NRA President Oliver North says Parkland gun control Activists are Criminal Civil Terrorists
Oliver North speaks at the NRA-ILA Leadership Forum during the NRA Annual Meeting & Exhibits at the Kay Bailey Hutchison Convention Center on May 4 in Dallas. North, who is best known for his role in the Iran-Contra scandal, was recently named the lobbying group’s new President (Justin Sullivan/Getty Images)
Story by Newsweek
Written by Jason Le Miere
The newly elected president of the National Rifle Association has claimed that gun control activists, like those who have emerged following a deadly shooting at a high school in Parkland, Florida, in February, are “civil terrorists.”

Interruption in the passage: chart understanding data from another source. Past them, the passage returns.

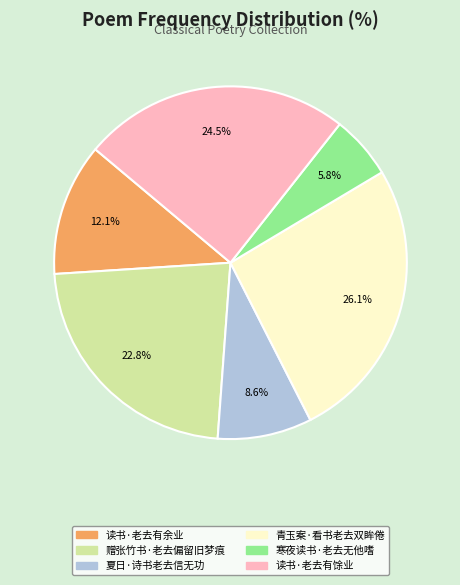

How many segments does this pie chart have?

6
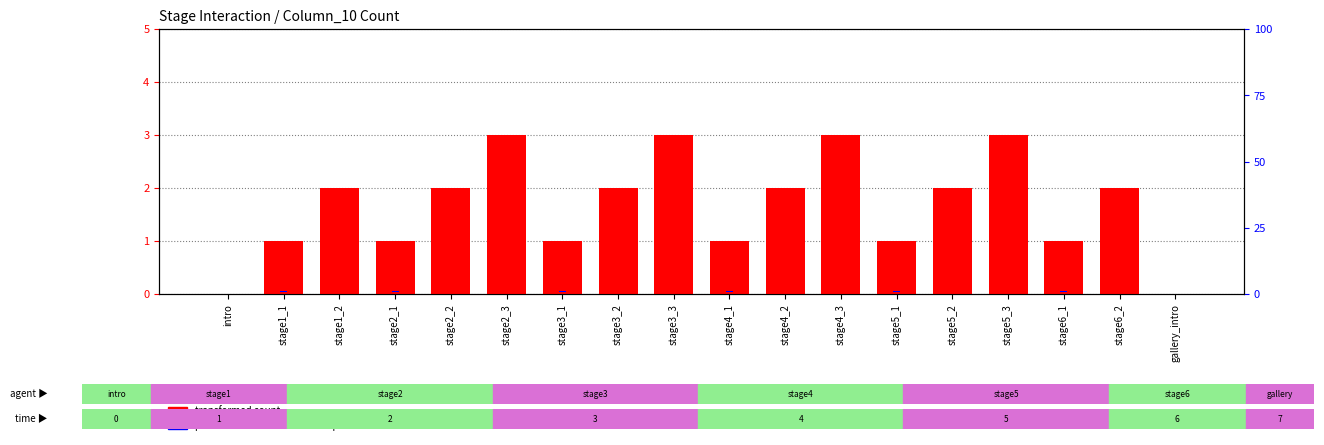

At which category does the chart reach its minimum across all series?

intro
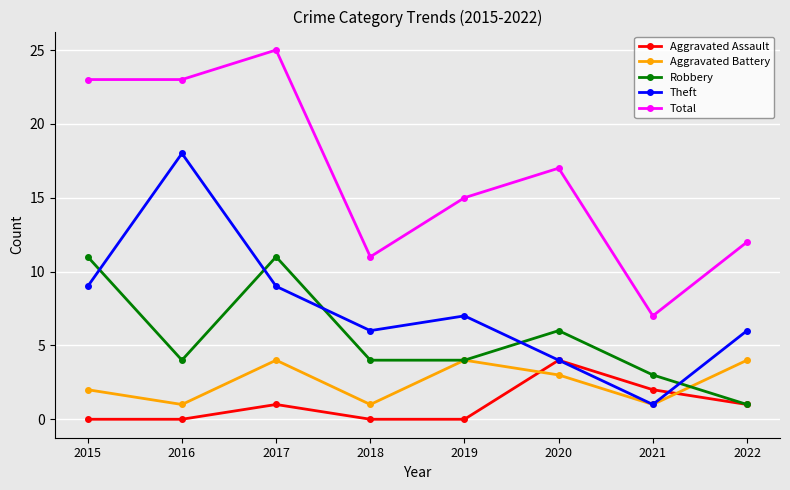

What is the spread (max minus min) of values at 2019?

15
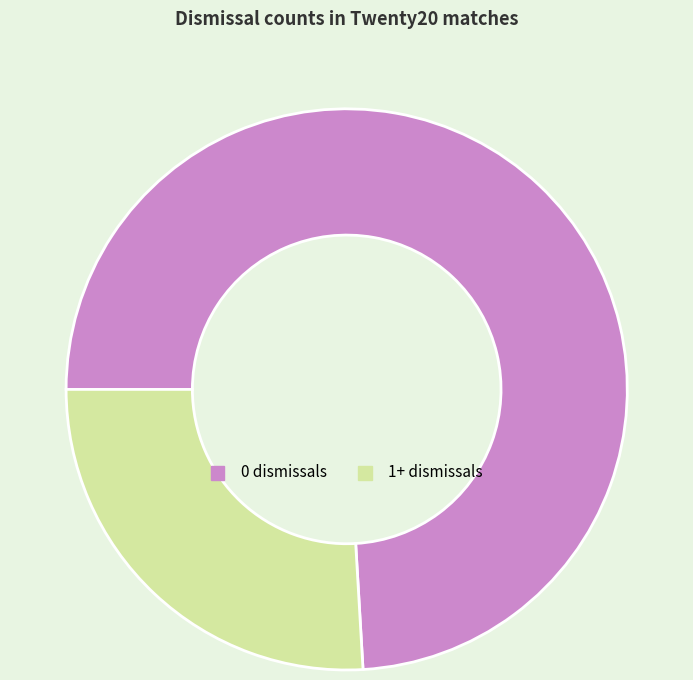

Is there a majority slice in this chart?

Yes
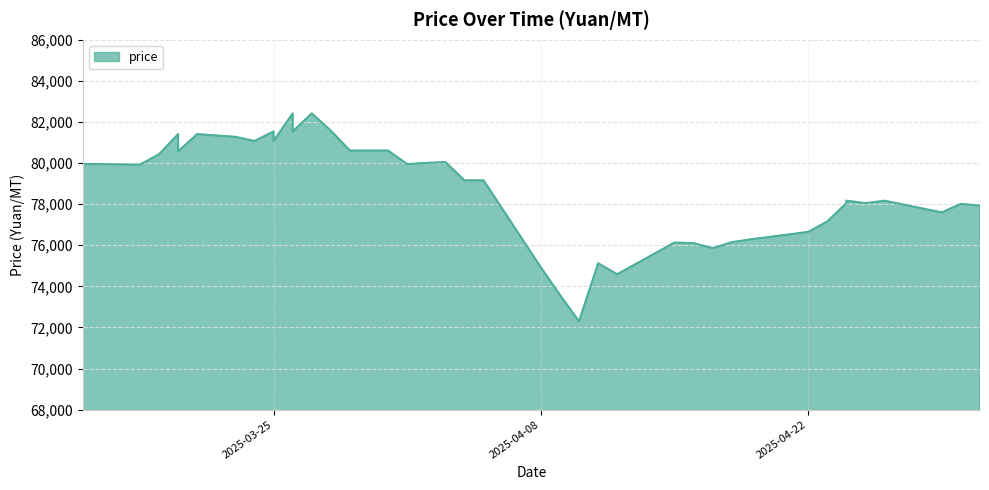

Reading left to right, extract all data points from this chart.

2025-05-01=77930	2025-04-30=78015	2025-04-29=77600	2025-04-26=78170	2025-04-25=78050	2025-04-24=78050	2025-04-24=78170	2025-04-23=77160	2025-04-22=76650	2025-04-19=76290	2025-04-18=76150	2025-04-17=75860	2025-04-16=76100	2025-04-15=76135	2025-04-12=74590	2025-04-11=75125	2025-04-10=72300	2025-04-09=73580	2025-04-08=74925	2025-04-05=79160	2025-04-04=79160	2025-04-03=80050	2025-04-02=80010	2025-04-01=79950	2025-03-31=80610	2025-03-29=80610	2025-03-28=81580	2025-03-27=82420	2025-03-26=82420	2025-03-26=81540	2025-03-25=81540	2025-03-25=81075	2025-03-24=81075	2025-03-23=81280	2025-03-21=81410	2025-03-20=81410	2025-03-20=80570	2025-03-19=80430	2025-03-18=79925	2025-03-15=79960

Oliver North, who is best known for his role in the Iran-Contra scandal in which profits from weapons sales to Iran were secretly funneled to right-wing guerrillas in Nicaragua, was named the lobbying group’s new president earlier this week. And he has wasted no time attacking activists who have criticized the NRA’s role in continued gun violence.
“They’re not activists—this is civil terrorism. This is the kind of thing that’s never been seen against a civil rights organization in America,” Oliver North told the Washington Times. “You go back to the terrible days of Jim Crow and those kinds of things—even there you didn’t have this kind of thing.”
In referencing Jim Crow, North appeared to be comparing the plight of the NRA with civil rights activists who fought for racial equality in the 1960s, during a time in which many were beaten and murdered. North said NRA leaders had been subjected to personal “threats.”
After 17 people were killed during the Parkland shooting, student survivors from the school have spoken out about the need for greater gun control as well as criticizing the impact of the NRA on preventing legislation they argue could help curb the number of mass shootings. Unlike previous efforts in the wake of deadly shootings, the Parkland students have fueled an ongoing online and in-person campaign, which has included school walkouts and, in March, the March for Our Lives event where students, and others, took to the streets across the country.
“They can do all the cyberwar against us—they’re doing it,” North said. “They can use the media against us—they are. They’ve gone after our bank accounts, our finances, our donors and obviously individual members. “It’s got to stop.”